Task brief. Copy out every line below verbatim, omitting the pictures.

(Dataset items)
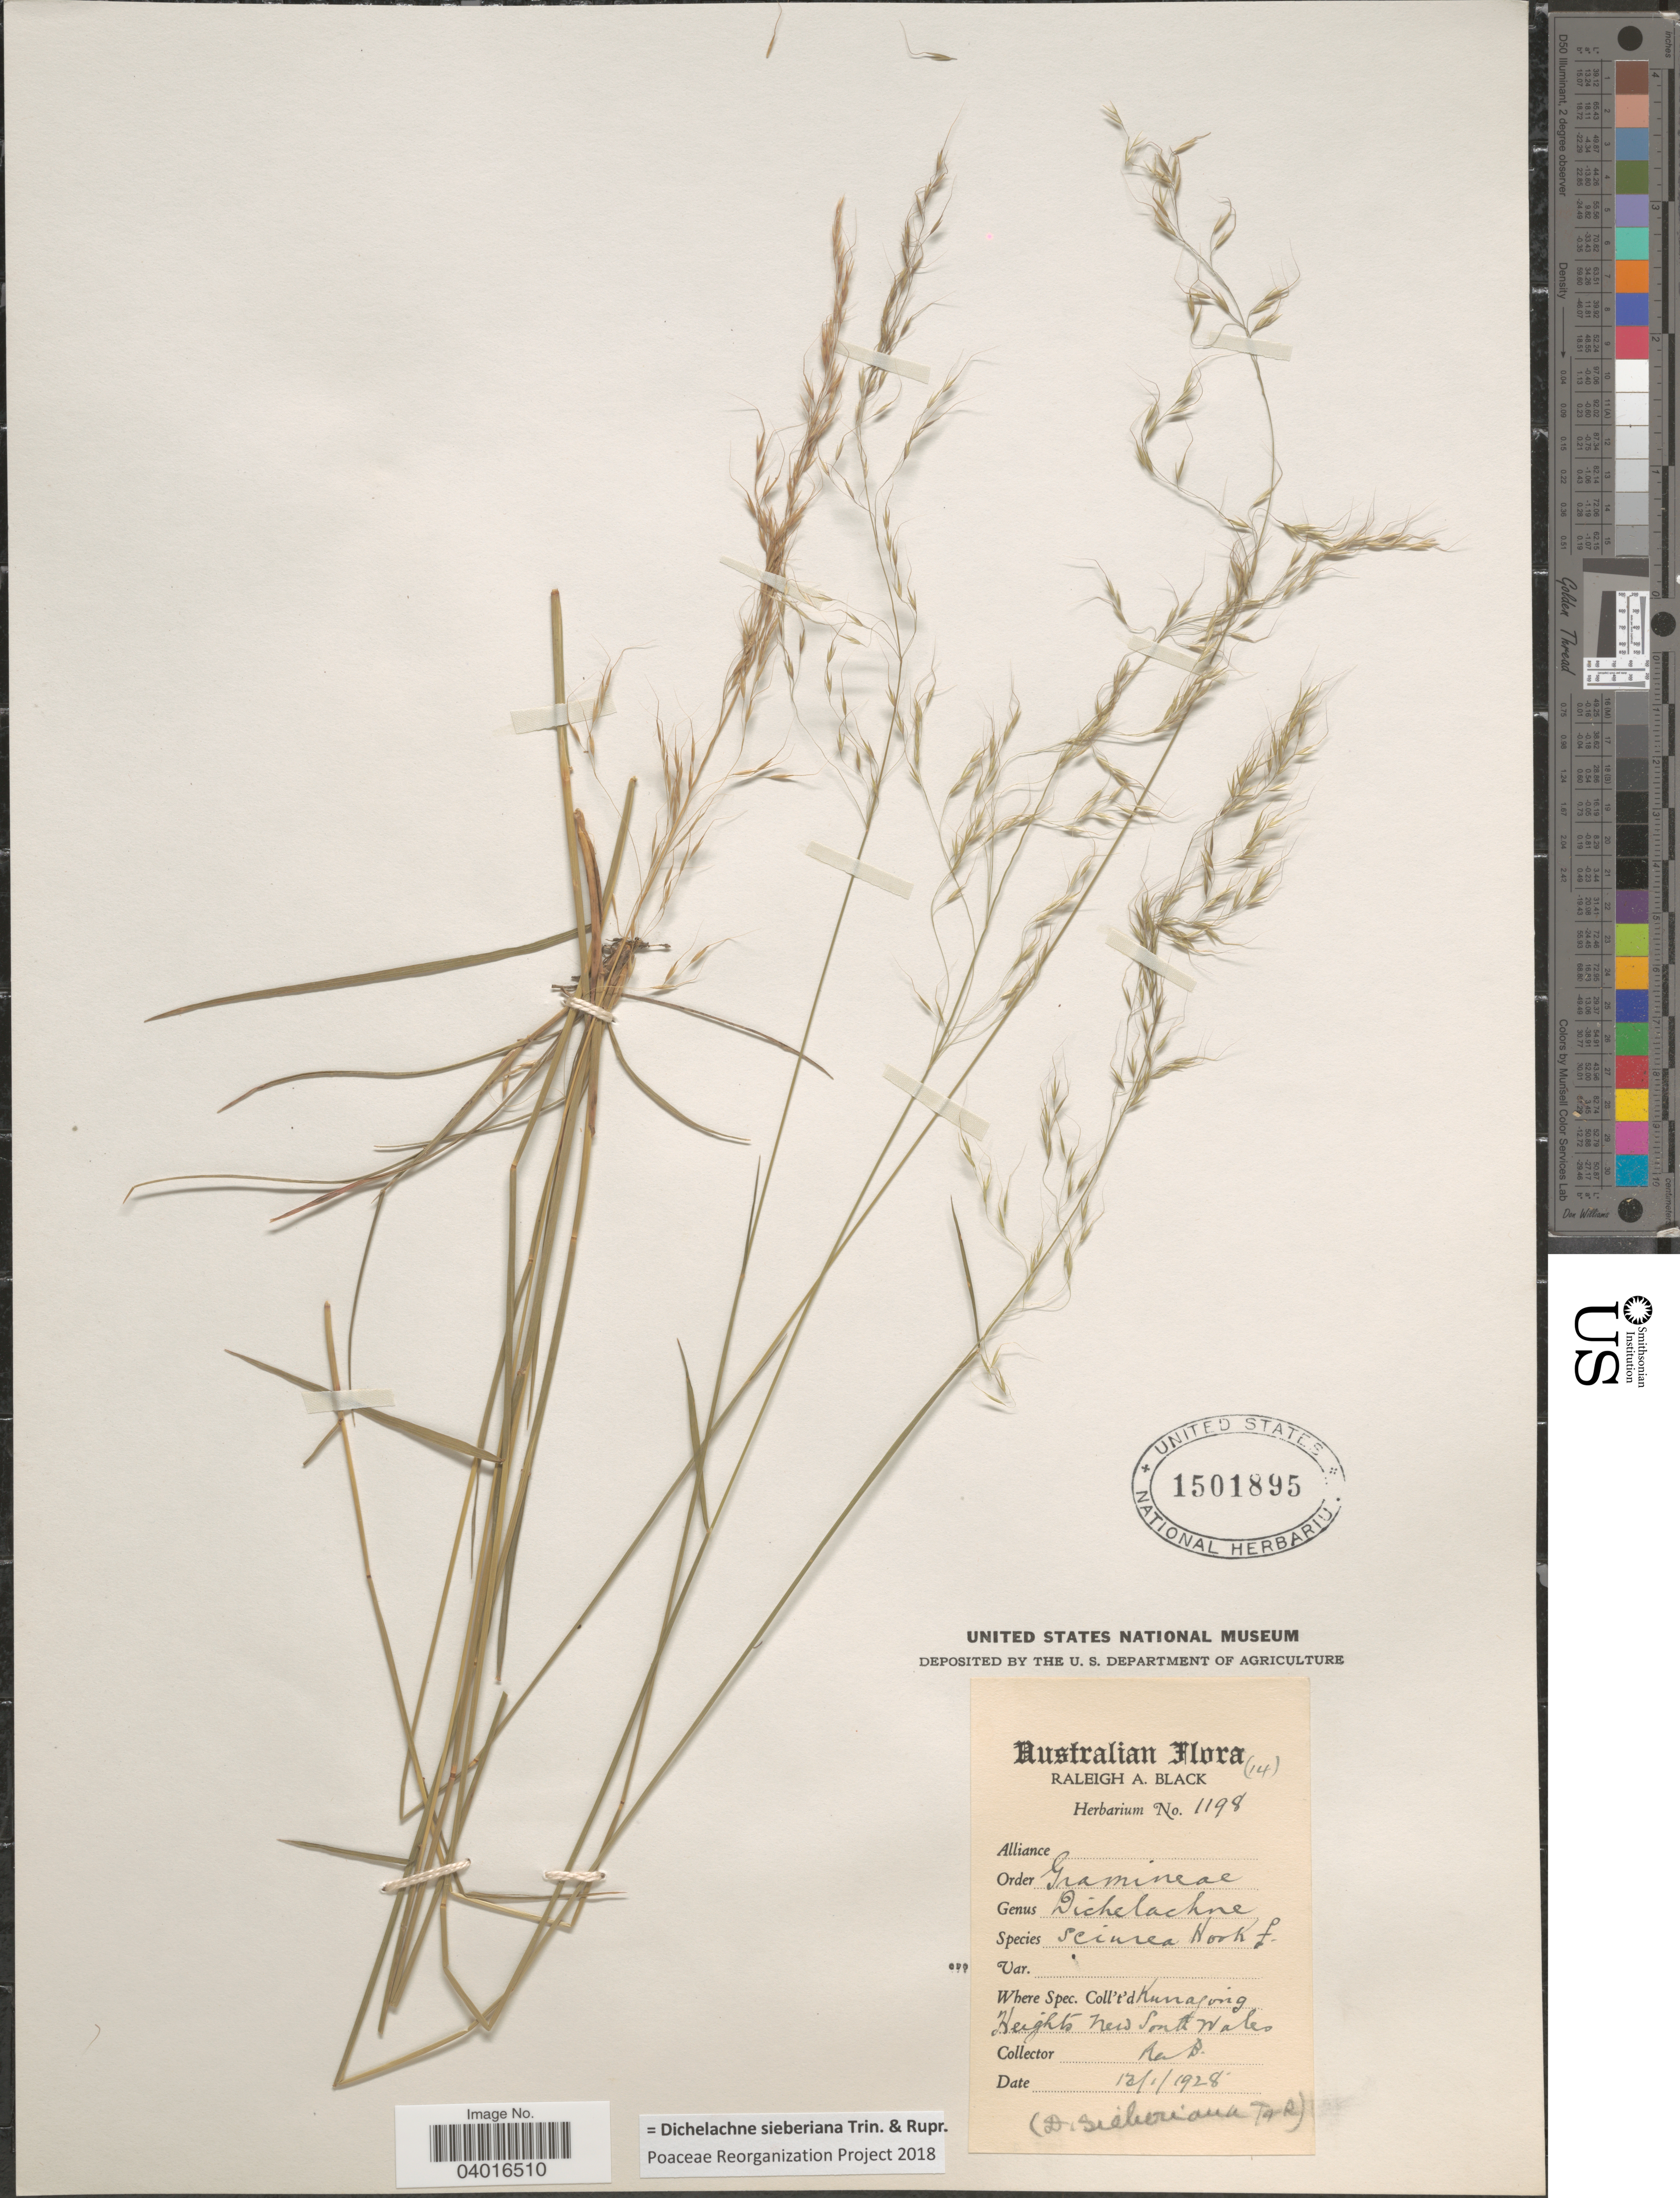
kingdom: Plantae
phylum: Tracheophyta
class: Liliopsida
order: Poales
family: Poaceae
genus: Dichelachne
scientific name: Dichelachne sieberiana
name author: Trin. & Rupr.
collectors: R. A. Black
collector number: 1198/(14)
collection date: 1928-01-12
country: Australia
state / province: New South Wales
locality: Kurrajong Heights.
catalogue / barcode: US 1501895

Correct response.
kingdom: Plantae
phylum: Tracheophyta
class: Liliopsida
order: Poales
family: Poaceae
genus: Dichelachne
scientific name: Dichelachne sieberiana
name author: Trin. & Rupr.
collectors: R. A. Black
collector number: 1198/(14)
collection date: 1928-01-12
country: Australia
state / province: New South Wales
locality: Kurrajong Heights.
catalogue / barcode: US 1501895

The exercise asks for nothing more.